Debt Dilemma: Nigeria’s 31% Revenue Shortfall Sparks Concern

Debt Dilemma: Nigeria's 31% Revenue Shortfall Sparks Concern

The Federal Government of Nigeria has announced a revenue performance of N6.9 trillion for the first quarter of 2025, which signifies a 33% increase from the N5.2 trillion generated during the same period in 2024. Nevertheless, this revenue did not meet the projected target of N10 trillion on a pro-rata basis, indicating a 31% shortfall.

Revenue Performance and Debt

Wale Edun, the Minister of Finance and Coordinating Minister of the Economy, stated that the increase in revenue reflects the initial benefits of ongoing economic and institutional reforms. Despite the revenue shortfall, the government may explore options to bridge the revenue gap, potentially through debt financing. As of December 31, 2024, Nigeria’s total public debt was recorded at N144.67 trillion, and President Bola Tinubu has sought approval for a new loan of $24.14 billion.

The government aims for a 7% growth rate in gross domestic product (GDP), capitalizing on enhanced revenue collection, fiscal discipline, and growth driven by the private sector. Recent indicators, such as increasing external reserves, improved revenue performance, and a reduction in inflation, suggest a favorable trend. The Minister highlighted that reforms like market-based pricing for foreign exchange and petroleum products have reinstated investor confidence and fostered a more transparent environment for economic activities.

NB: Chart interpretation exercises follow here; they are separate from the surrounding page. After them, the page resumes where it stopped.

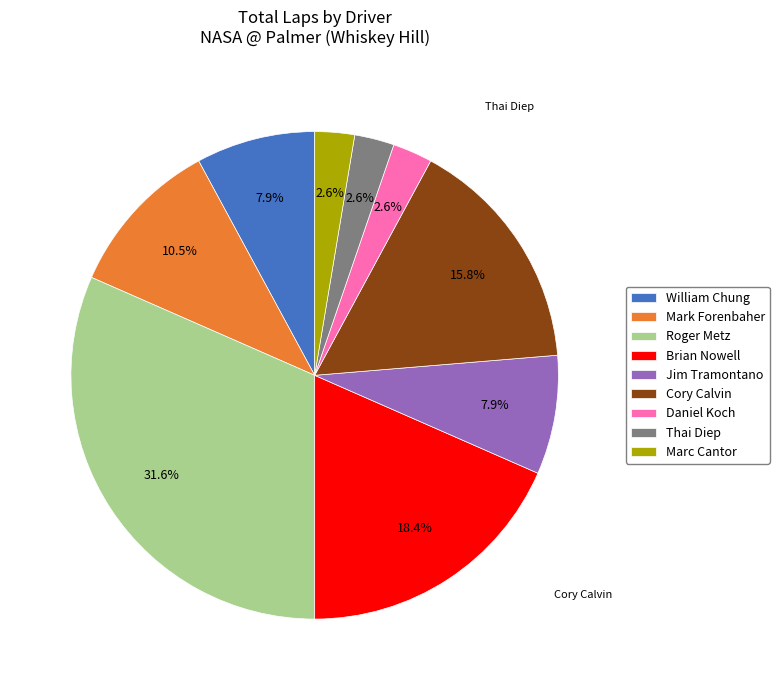

How many slices are in this pie chart?

9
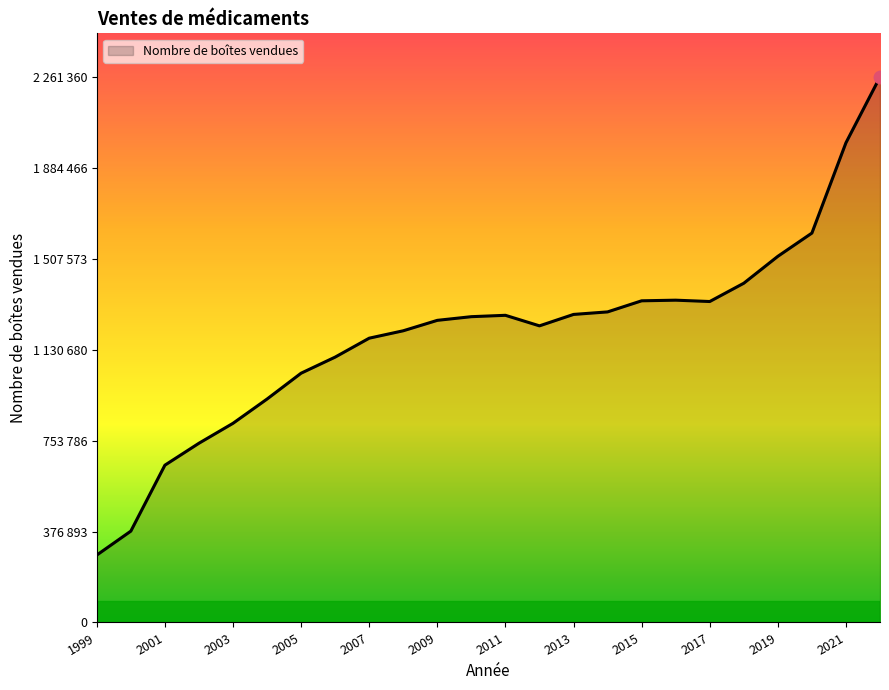

Is this an area chart (filled region under the line)?

Yes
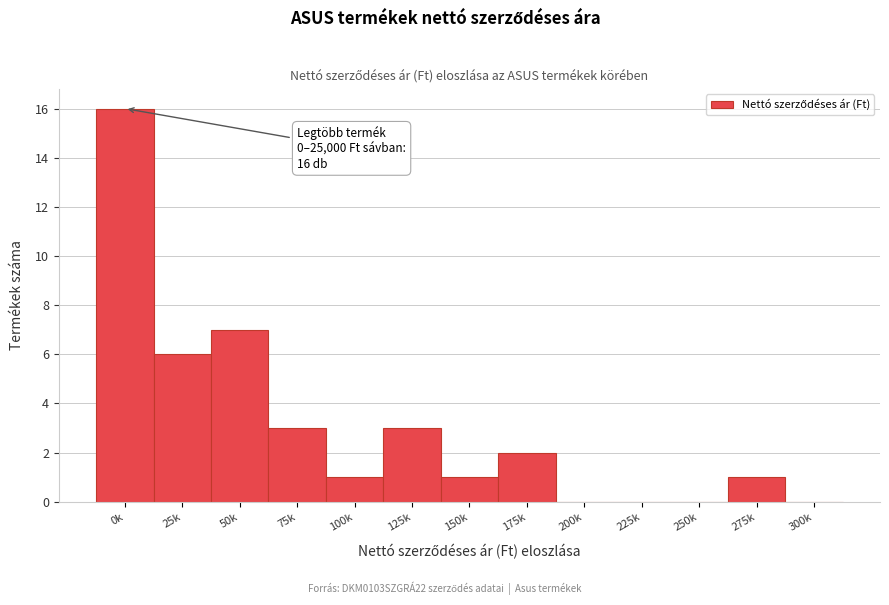

Reading left to right, list all the values displayed in this chart.

0k=16	25k=6	50k=7	75k=3	100k=1	125k=3	150k=1	175k=2	200k=0	225k=0	250k=0	275k=1	300k=0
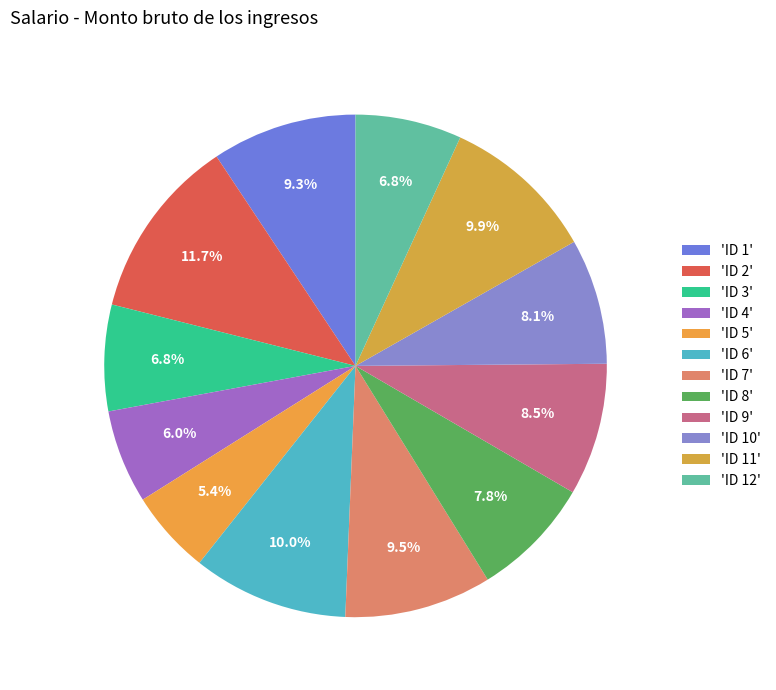

Count the number of slices in the pie.

12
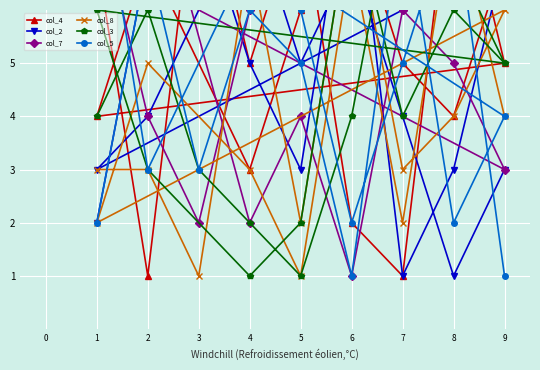

True or false: col_4 has a value of 4 at 1.

False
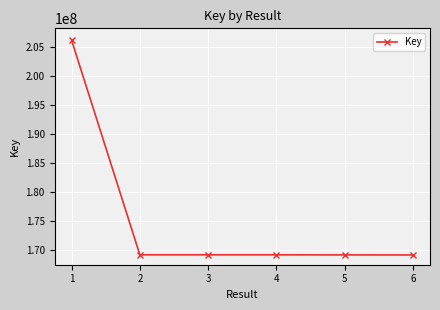

The value at 1 is 54484061. True or false?

False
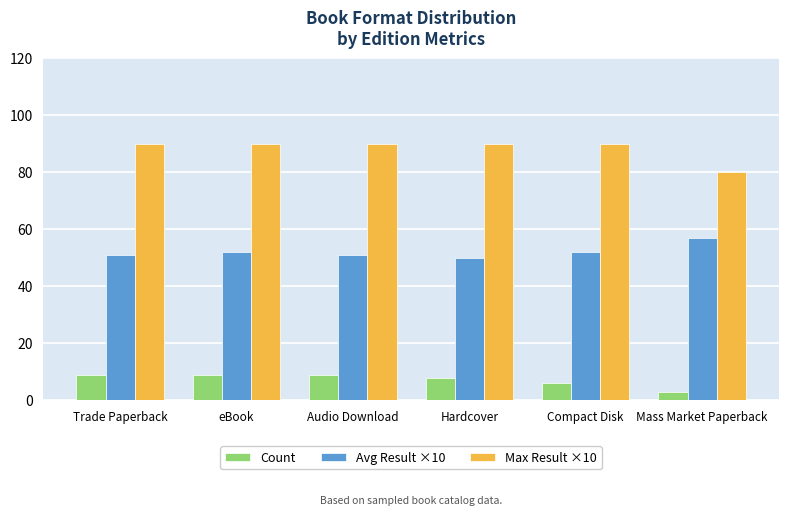

What is the spread (max minus min) of values at eBook?

81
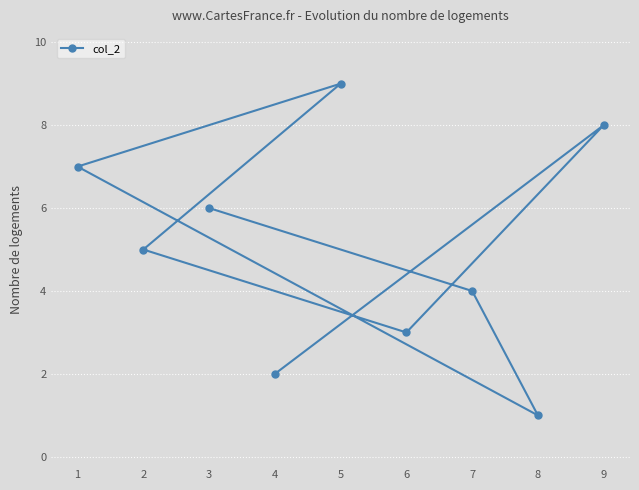

How many values are below 5?

4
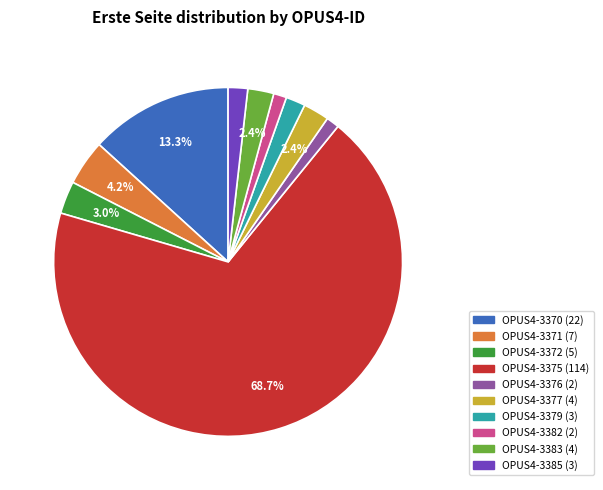

Does any single category account for the majority?

Yes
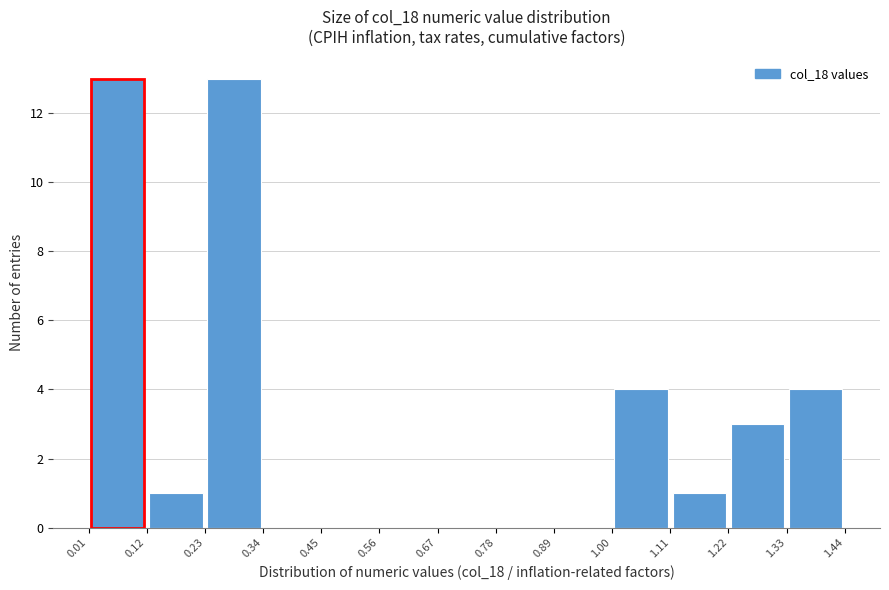

Reading left to right, list every bar in this chart as the range it spans on the x-axis followed by its height. The values are not printed on the chart, so give them approximately, as read against the axis.

0.01 to 0.12: 13
0.12 to 0.23: 1
0.23 to 0.34: 13
0.34 to 0.45: 0
0.45 to 0.56: 0
0.56 to 0.67: 0
0.67 to 0.78: 0
0.78 to 0.89: 0
0.89 to 1.00: 0
1.00 to 1.11: 4
1.11 to 1.22: 1
1.22 to 1.33: 3
1.33 to 1.44: 4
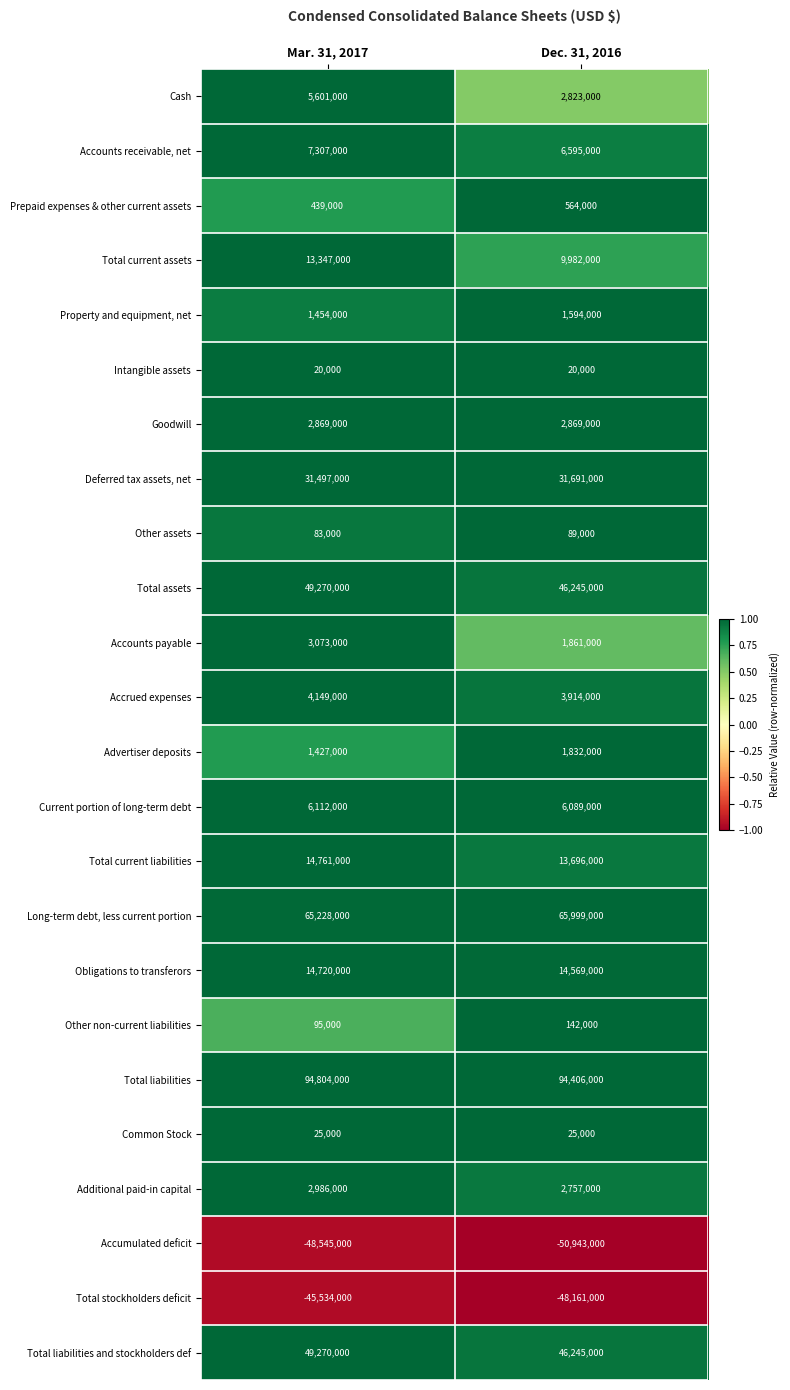

What is the spread (max minus min) of values at Mar. 31, 2017?

143349000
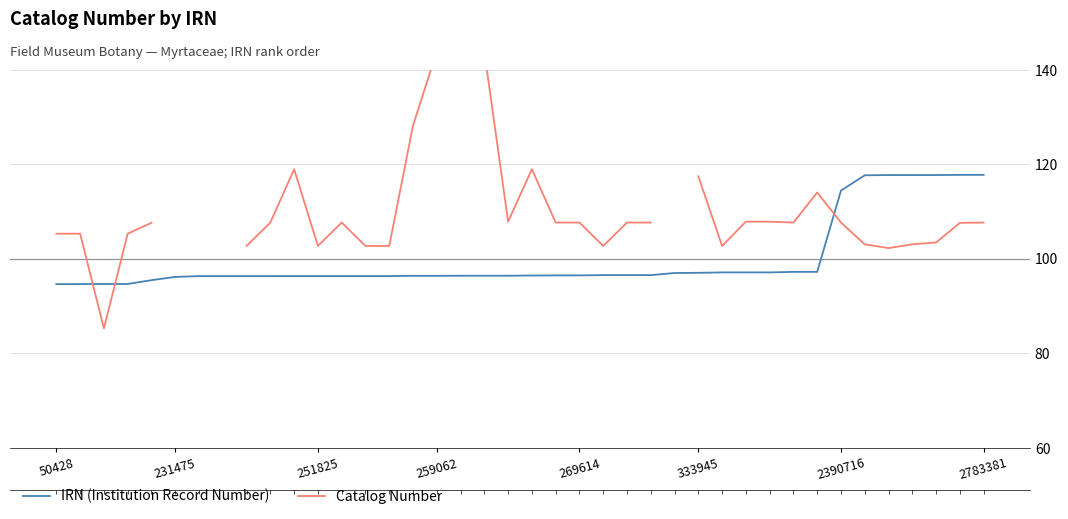

At which label is Catalog Number closest to 114?

32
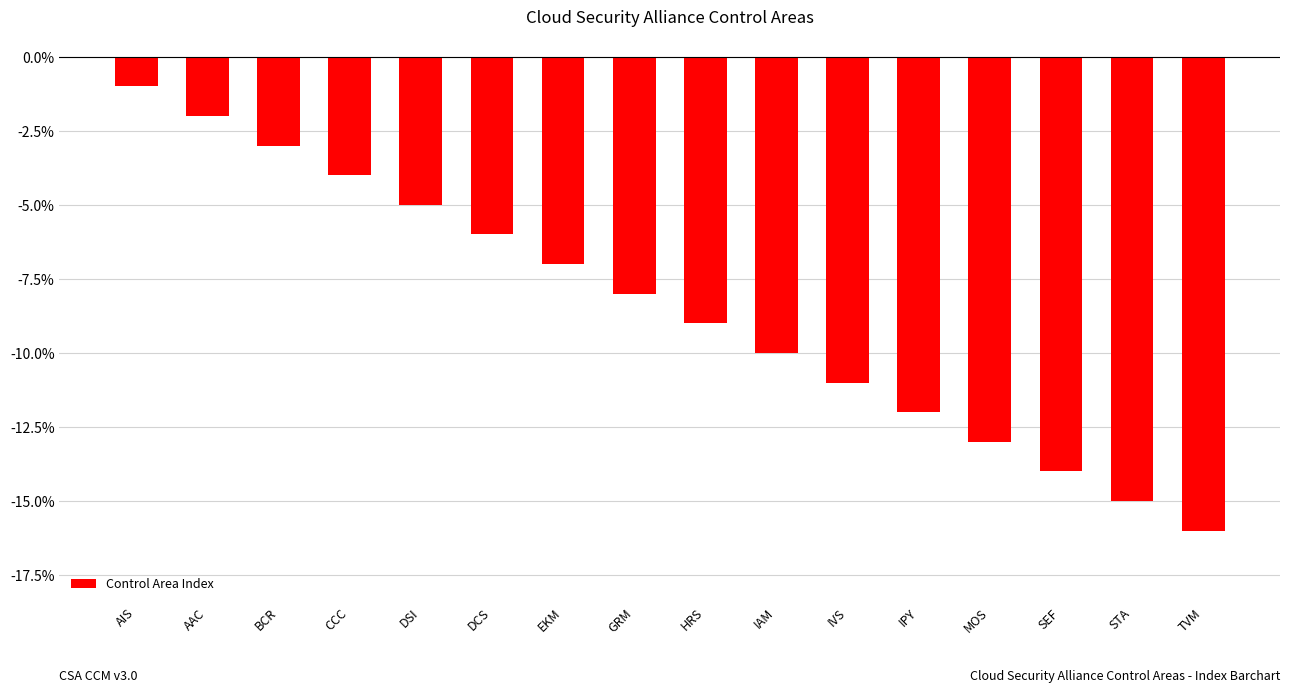

What position from the left is GRM?

8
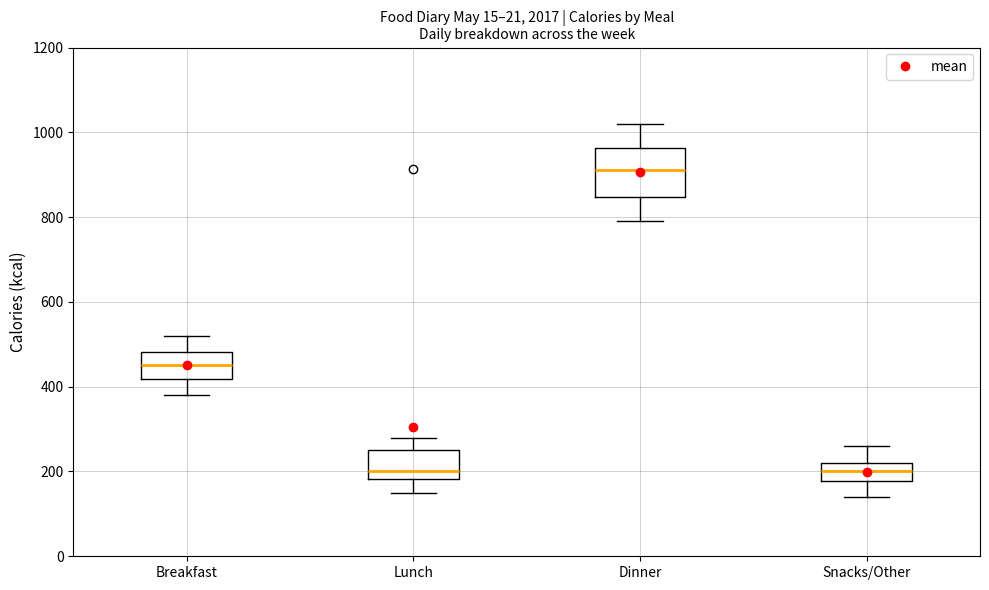

Reading left to right, read every box against the y-axis: the position of its median line, the range the box covers, and the ends of its whiskers. The values are not printed on the chart, so give them approximately, as read against the axis.

Breakfast: median 460, box 420 to 480, whiskers 380 to 520
Lunch: median 200, box 180 to 260, whiskers 160 to 280
Dinner: median 920, box 840 to 960, whiskers 800 to 1020
Snacks/Other: median 200, box 180 to 220, whiskers 140 to 260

The Minister disclosed that Shell intends to invest $5.5 billion in Nigeria this year, challenging the notion that significant players are withdrawing from the nation. The government is also striving to draw long-term capital into the economy via Public-Private Partnerships (PPPs). Furthermore, the Ministry of Finance Incorporated Real Estate Investment Fund (MREIF) has allocated mortgages totaling N6.9 billion to 159 recipients across six pilot areas.

Housing and Power Sector

The government seeks to tackle the housing shortfall estimated to be between 20 to 28 million units. The MREIF is structured to attract both public and private investment for housing development. In the power sector, the Minister indicated a 40% rise in electricity production, attributed to tariff reforms, targeted subsidies, and a significant metering initiative. 

Nigeria’s economic advancements have been acknowledged, with international credit rating agencies Fitch and Moody’s enhancing the country’s ratings. The government is dedicated to ensuring that even micro enterprises can secure financing to grow their operations, create more jobs, and help lower the cost of living through increased production.